Activity:
Copy out, precisely as given, the lines from the line with "middle tip: (457, 417)" to the end of the entries that follow.
--- Material to process Enclosed Below ---
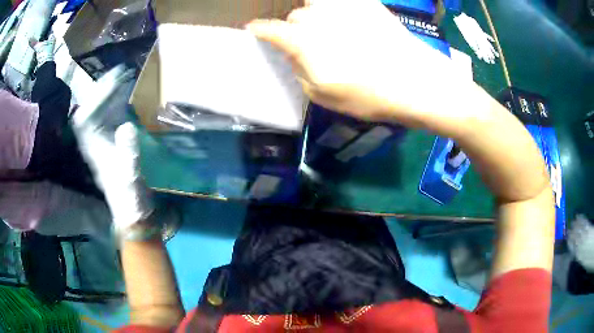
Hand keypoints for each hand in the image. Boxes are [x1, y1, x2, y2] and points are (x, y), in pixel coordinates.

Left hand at [71, 66, 153, 231]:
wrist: (132, 210)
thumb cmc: (130, 195)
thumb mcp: (130, 175)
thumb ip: (128, 153)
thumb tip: (127, 126)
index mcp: (94, 149)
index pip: (85, 117)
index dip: (96, 97)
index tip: (112, 80)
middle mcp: (94, 143)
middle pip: (90, 111)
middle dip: (101, 90)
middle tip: (118, 73)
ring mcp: (102, 143)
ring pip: (98, 113)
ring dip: (108, 95)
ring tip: (122, 79)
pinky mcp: (110, 145)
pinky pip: (108, 120)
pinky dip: (115, 106)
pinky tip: (125, 99)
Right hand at [246, 0, 474, 130]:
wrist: (416, 81)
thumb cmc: (369, 95)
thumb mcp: (323, 95)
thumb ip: (299, 71)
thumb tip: (291, 53)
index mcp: (304, 41)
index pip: (270, 29)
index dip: (260, 30)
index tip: (254, 30)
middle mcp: (318, 17)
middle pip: (295, 16)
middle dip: (296, 28)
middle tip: (309, 43)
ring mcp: (343, 7)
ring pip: (315, 4)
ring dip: (315, 16)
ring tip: (328, 30)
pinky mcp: (366, 4)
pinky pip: (341, 1)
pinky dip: (335, 7)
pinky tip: (344, 22)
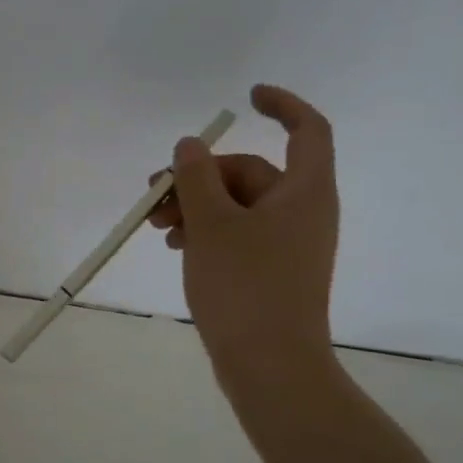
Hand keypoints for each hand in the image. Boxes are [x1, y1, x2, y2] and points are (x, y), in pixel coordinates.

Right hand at [147, 84, 339, 382]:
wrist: (270, 366)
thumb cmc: (245, 287)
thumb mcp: (211, 224)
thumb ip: (196, 178)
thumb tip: (191, 145)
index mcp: (304, 191)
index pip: (307, 129)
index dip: (281, 104)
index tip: (245, 96)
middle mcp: (303, 211)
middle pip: (251, 172)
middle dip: (199, 177)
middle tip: (154, 194)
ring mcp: (289, 244)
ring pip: (238, 205)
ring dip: (195, 206)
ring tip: (155, 226)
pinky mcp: (272, 270)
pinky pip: (238, 234)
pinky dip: (207, 231)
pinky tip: (174, 246)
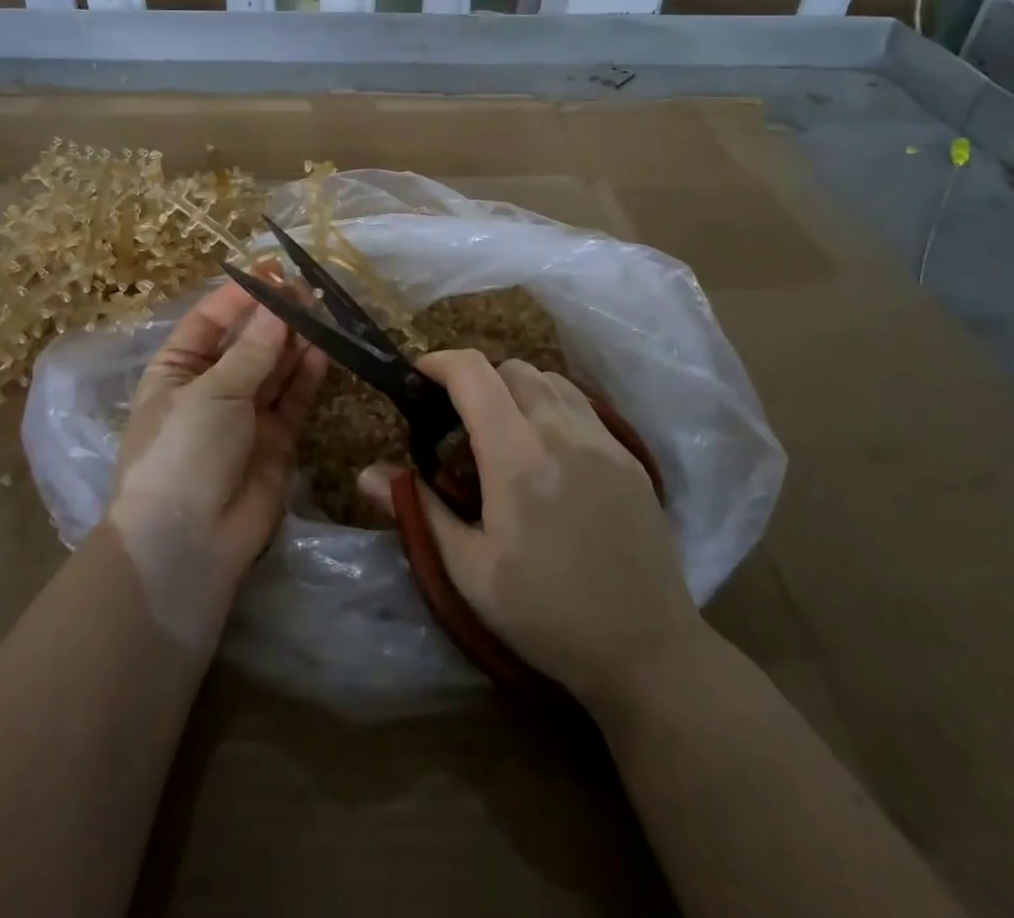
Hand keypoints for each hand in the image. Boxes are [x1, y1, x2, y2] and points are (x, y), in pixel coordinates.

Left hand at [111, 283, 326, 594]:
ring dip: (293, 342)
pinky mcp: (275, 442)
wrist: (187, 544)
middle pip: (247, 343)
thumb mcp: (212, 392)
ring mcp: (244, 416)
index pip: (210, 321)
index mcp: (177, 371)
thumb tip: (278, 305)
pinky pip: (292, 400)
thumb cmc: (183, 451)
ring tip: (321, 312)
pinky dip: (306, 376)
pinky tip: (321, 350)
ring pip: (274, 369)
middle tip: (308, 291)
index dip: (240, 296)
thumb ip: (253, 349)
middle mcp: (210, 389)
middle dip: (274, 317)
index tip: (273, 272)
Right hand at [360, 351, 704, 711]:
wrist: (647, 651)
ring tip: (501, 427)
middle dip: (477, 377)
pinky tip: (545, 446)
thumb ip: (420, 510)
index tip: (419, 376)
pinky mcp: (629, 457)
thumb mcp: (469, 572)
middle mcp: (562, 433)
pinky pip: (582, 404)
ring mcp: (604, 441)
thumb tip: (366, 473)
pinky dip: (551, 403)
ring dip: (516, 386)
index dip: (440, 362)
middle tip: (457, 417)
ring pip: (550, 379)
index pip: (474, 374)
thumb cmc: (546, 616)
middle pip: (512, 368)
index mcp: (517, 458)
--- End of Enclosed Material to process ---
Exercise answer:
middle tip: (457, 417)
ring pip: (550, 379)
index pip: (474, 374)
thumb cmc: (546, 616)
middle pip: (512, 368)
index mcp: (517, 458)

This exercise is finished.